Just last week, a new World Bank report announced that 11 million youth are expected to join Africa’s labor force every year for the next decade. Faced with this pressing need for jobs, YouthMap assesses youth circumstances on the ground and supports promising programs across the Sub-Saharan region. In Uganda, which has the world’s highest youth population and highest youth unemployment rate, program participants benefit from employability, leadership, life skills, and entrepreneurship training and placement in a six-month paid internship with employers in the public, private, and NGO sectors. 

“This is the kind of program that we need to ensure that Uganda’s youth have real opportunities to achieve their dreams and build their futures,” said Kyateka F. Mondo, Assistant Commissioner for Children and Youth Affairs in Uganda’s Ministry of Gender, Labour and Social Development.

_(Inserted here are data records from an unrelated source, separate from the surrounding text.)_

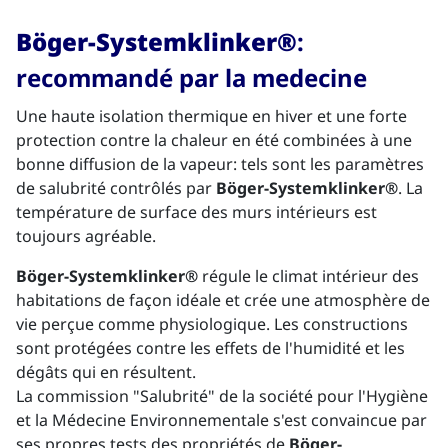
Böger-Systemklinker®
:
recommandé par la medecine
Une haute isolation thermique en hiver et une forte
protection contre la chaleur en été combinées à une
bonne diffusion de la vapeur: tels sont les paramètres
de salubrité contrôlés par
Böger-Systemklinker®
. La
température de surface des murs intérieurs est
toujours agréable.
Böger-Systemklinker®
régule le climat intérieur des
habitations de façon idéale et crée une atmosphère de
vie perçue comme physiologique. Les constructions
sont protégées contre les effets de l'humidité et les
dégâts qui en résultent.
La commission "Salubrité" de la société pour l'Hygiène
et la Médecine Environnementale s'est convaincue par
ses propres tests des propriétés de
Böger-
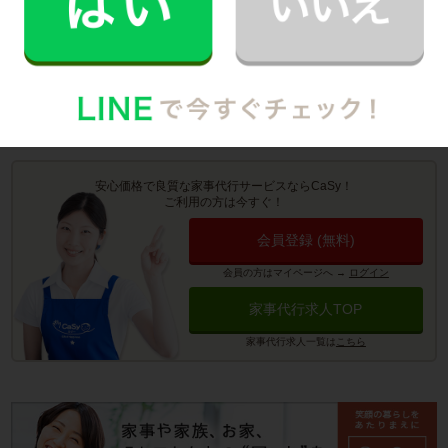
お掃除代行のサービス詳細
お料理代行のサービス詳細
安心価格で良質な家事代行サービスならCaSy！
ご利用の方は今すぐ！
会員登録 (無料)
会員の方はマイページへ
→
ログイン
家事代行求人TOP
家事代行求人一覧は
こちら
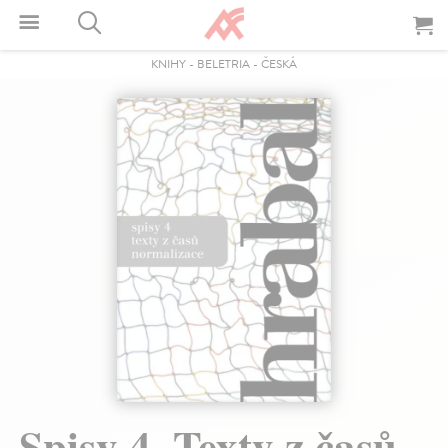
KNIHY
-
BELETRIA
-
ČESKÁ
Spisy 4. Texty z časů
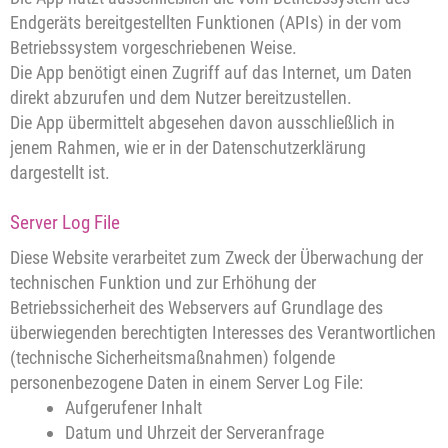
Endgeräts bereitgestellten Funktionen (APIs) in der vom
Betriebssystem vorgeschriebenen Weise.
Die App benötigt einen Zugriff auf das Internet, um Daten
direkt abzurufen und dem Nutzer bereitzustellen.
Die App übermittelt abgesehen davon ausschließlich in
jenem Rahmen, wie er in der Datenschutzerklärung
dargestellt ist.
Server Log File
Diese Website verarbeitet zum Zweck der Überwachung der
technischen Funktion und zur Erhöhung der
Betriebssicherheit des Webservers auf Grundlage des
überwiegenden berechtigten Interesses des Verantwortlichen
(technische Sicherheitsmaßnahmen) folgende
personenbezogene Daten in einem Server Log File:
Aufgerufener Inhalt
Datum und Uhrzeit der Serveranfrage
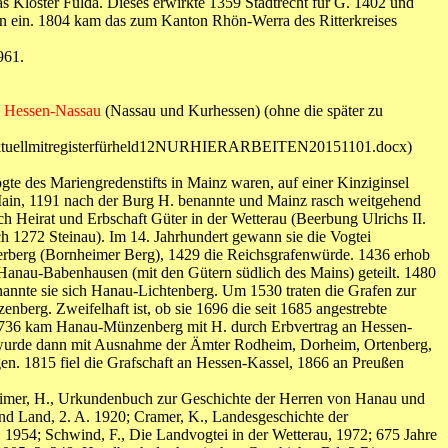
as Kloster Fulda. Dieses erwirkte 1359 Stadtrecht für G. 1402 und
on ein. 1804 kam das zum Kanton Rhön-Werra des Ritterkreises
961.
z
Hessen-Nassau
(Nassau und Kurhessen) (ohne die später zu
eld11aktuellmitregisterfürheld12NURHIERARBEITEN20151101.docx)
e des Mariengredenstifts in Mainz waren, auf einer Kinziginsel
 Main, 1191 nach der Burg H. benannte und Mainz rasch weitgehend
ch Heirat und Erbschaft Güter in der Wetterau (Beerbung Ulrichs II.
 1272 Steinau). Im 14. Jahrhundert gewann sie die Vogtei
merberg (Bornheimer Berg), 1429 die Reichsgrafenwürde. 1436 erhob
Hanau-Babenhausen (mit den Gütern südlich des Mains) geteilt. 1480
annte sie sich Hanau-Lichtenberg. Um 1530 traten die Grafen zur
erg. Zweifelhaft ist, ob sie 1696 die seit 1685 angestrebte
 1736 kam Hanau-Münzenberg mit H. durch Erbvertrag an Hessen-
d wurde dann mit Ausnahme der Ämter Rodheim, Dorheim, Ortenberg,
. 1815 fiel die Grafschaft an Hessen-Kassel, 1866 an Preußen
; Reimer, H., Urkundenbuch zur Geschichte der Herren von Hanau und
nd Land, 2. A. 1920; Cramer, K., Landesgeschichte der
 1954; Schwind, F., Die Landvogtei in der Wetterau, 1972; 675 Jahre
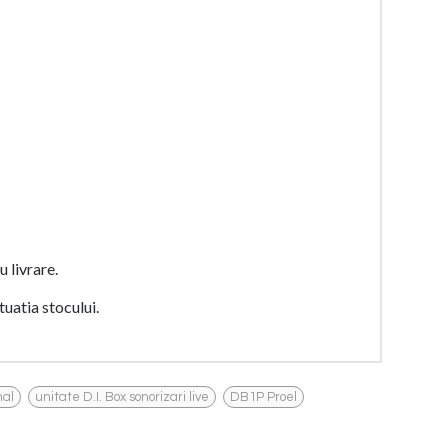
 livrare.
tuatia stocului.
,
,
nal
unitate D.I. Box sonorizari live
DB1P Proel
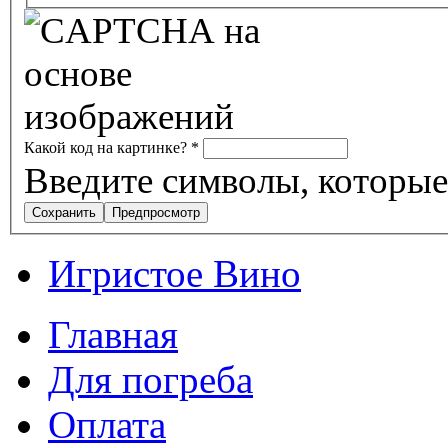
Какой код на картинке?
*
Введите символы, которые
Игристое Вино
Главная
Для погреба
Оплата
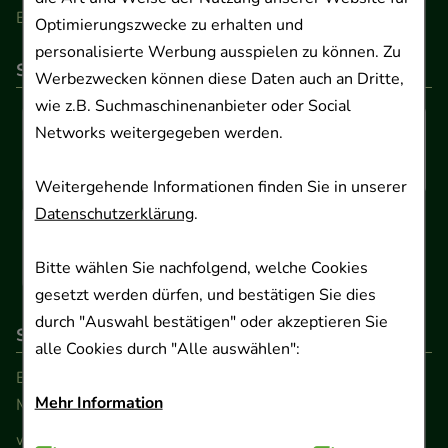
Barrierefreiheitserklärung
Optimierungszwecke zu erhalten und
personalisierte Werbung ausspielen zu können. Zu
So können Sie bezahlen
Werbezwecken können diese Daten auch an Dritte,
wie z.B. Suchmaschinenanbieter oder Social
Networks weitergegeben werden.
Weitergehende Informationen finden Sie in unserer
Datenschutzerklärung
.
Bitte wählen Sie nachfolgend, welche Cookies
gesetzt werden dürfen, und bestätigen Sie dies
durch "Auswahl bestätigen" oder akzeptieren Sie
So erreichen Sie uns
alle Cookies durch "Alle auswählen":
Beratung und Kundenservice:
Mehr Information
Montag - Freitag von 9.00 bis 17.00 Uhr
www.ApoSalis.de
· E-Mail:
info@ApoSalis.de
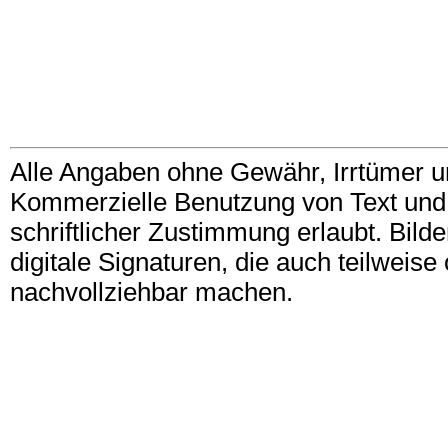
Alle Angaben ohne Gewähr, Irrtümer u
Kommerzielle Benutzung von Text und B
schriftlicher Zustimmung erlaubt. Bil
digitale Signaturen, die auch teilwei
nachvollziehbar machen.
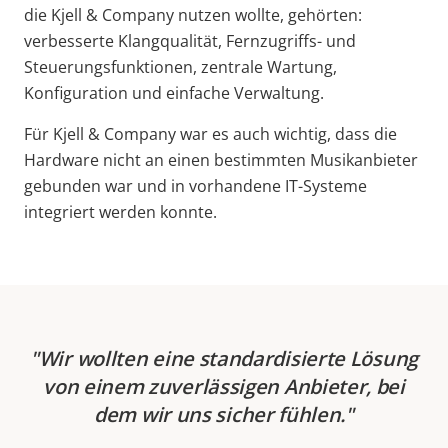
die Kjell & Company nutzen wollte, gehörten:
verbesserte Klangqualität, Fernzugriffs- und
Steuerungsfunktionen, zentrale Wartung,
Konfiguration und einfache Verwaltung.
Für Kjell & Company war es auch wichtig, dass die
Hardware nicht an einen bestimmten Musikanbieter
gebunden war und in vorhandene IT-Systeme
integriert werden konnte.
Wir wollten eine standardisierte Lösung
von einem zuverlässigen Anbieter, bei
dem wir uns sicher fühlen.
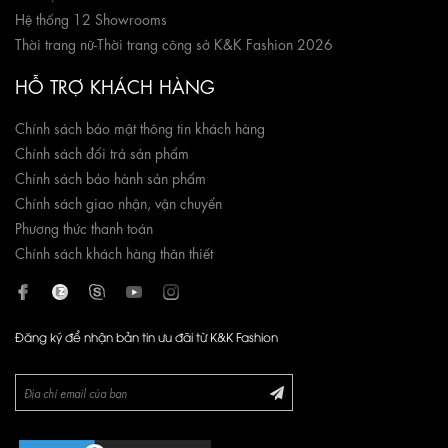
Hệ thống 12 Showrooms
Thời trang nữ
-
Thời trang công sở K&K Fashion 2026
HỖ TRỢ KHÁCH HÀNG
Chính sách bảo mật thông tin khách hàng
Chính sách đổi trả sản phẩm
Chính sách bảo hành sản phẩm
Chính sách giao nhận, vận chuyển
Phương thức thanh toán
Chính sách khách hàng thân thiết
Đăng ký để nhận bản tin ưu đãi từ K&K Fashion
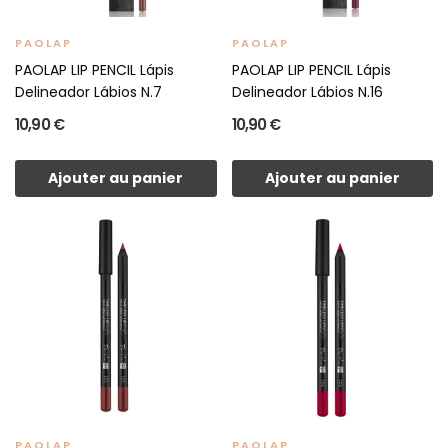
PAOLAP
PAOLAP
PAOLAP LIP PENCIL Lápis
PAOLAP LIP PENCIL Lápis
Delineador Lábios N.7
Delineador Lábios N.16
10,90 €
10,90 €
Ajouter au panier
Ajouter au panier
PAOLAP
PAOLAP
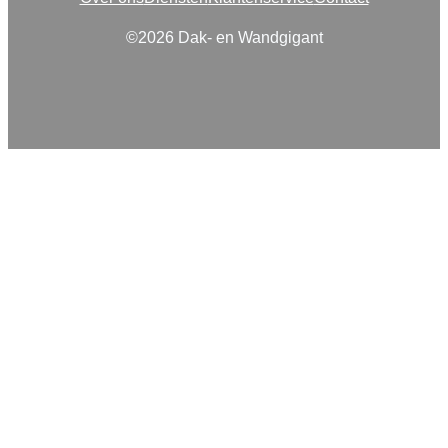
©2026 Dak- en Wandgigant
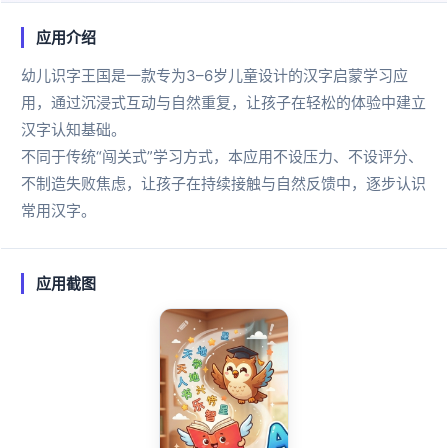
应用介绍
幼儿识字王国是一款专为3–6岁儿童设计的汉字启蒙学习应
用，通过沉浸式互动与自然重复，让孩子在轻松的体验中建立
汉字认知基础。
不同于传统“闯关式”学习方式，本应用不设压力、不设评分、
不制造失败焦虑，让孩子在持续接触与自然反馈中，逐步认识
常用汉字。
应用截图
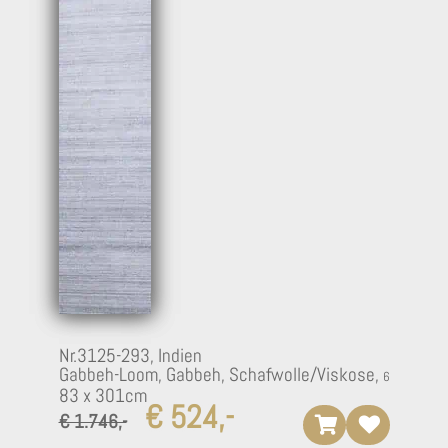
Nr.3125-293,
Indien
Gabbeh-Loom, Gabbeh, Schafwolle/Viskose,
83 x 301cm
€ 524,-
€ 1.746,-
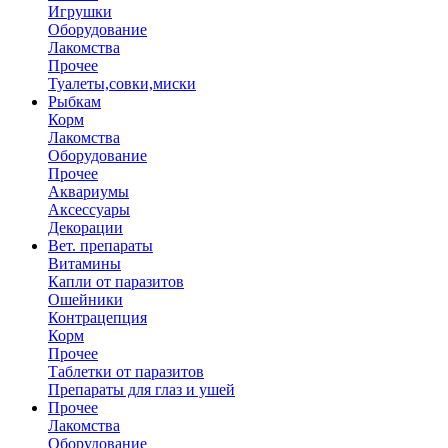
Игрушки
Оборудование
Лакомства
Прочее
Туалеты,совки,миски
Рыбкам
Корм
Лакомства
Оборудование
Прочее
Аквариумы
Аксессуары
Декорации
Вет. препараты
Витамины
Капли от паразитов
Ошейники
Контрацепция
Корм
Прочее
Таблетки от паразитов
Препараты для глаз и ушей
Прочее
Лакомства
Оборудование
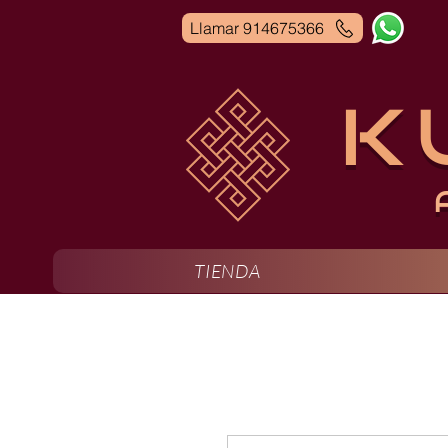
Llamar 914675366
K
TIENDA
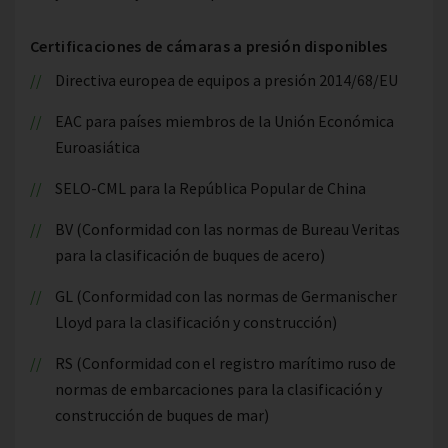
Certificaciones de cámaras a presión disponibles
Directiva europea de equipos a presión 2014/68/EU
EAC para países miembros de la Unión Económica
Euroasiática
SELO-CML para la República Popular de China
BV (Conformidad con las normas de Bureau Veritas
para la clasificación de buques de acero)
GL (Conformidad con las normas de Germanischer
Lloyd para la clasificación y construcción)
RS (Conformidad con el registro marítimo ruso de
normas de embarcaciones para la clasificación y
construcción de buques de mar)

The launch event for the second cohort of interns, held recently in Kampala, invited private employers, government leaders, as well as current and former YouthMap interns to discuss the urgent need to expand job opportunities for the country’s underserved youth.

Of the 50 interns who graduated last November, 75 percent have gained full-time formal employment, have started their own businesses, or are furthering their education.

To ensure continued success, the program has developed a dynamic network of public-private partnerships committed to improving youth employment opportunities. This list includes top government officials, financial institutions such as PricewaterhouseCoopers, Barclays, and Crested Stock and Securities; the Aga Khan Foundation; and the Federation of Uganda Employers. In particular, local partner DFCU bank, who offered full-time jobs to all of its first five YouthMap interns, is hosting an additional eight interns from the second cohort.

“This program represents a paradigm shift in the Ugandan business sector,” noted Leslie Reed, USAID/Uganda Mission Director. “Employers are providing cost-sharing for interns and are increasingly interested in supporting young people’s transition to work.”

Of the 27 young men and women who were hired after completing their YouthMap internships, several were on hand at the event to pay tribute to the program. It “offers solutions to the unemployment problem we face,” said Doreen Nasuuna, who secured a job with Barclays Bank after her internship. Rebecca Ajambo, whose internship with a local NGO turned also into a job, added, “The weight of unemployment and dependency has been taken off my shoulders.”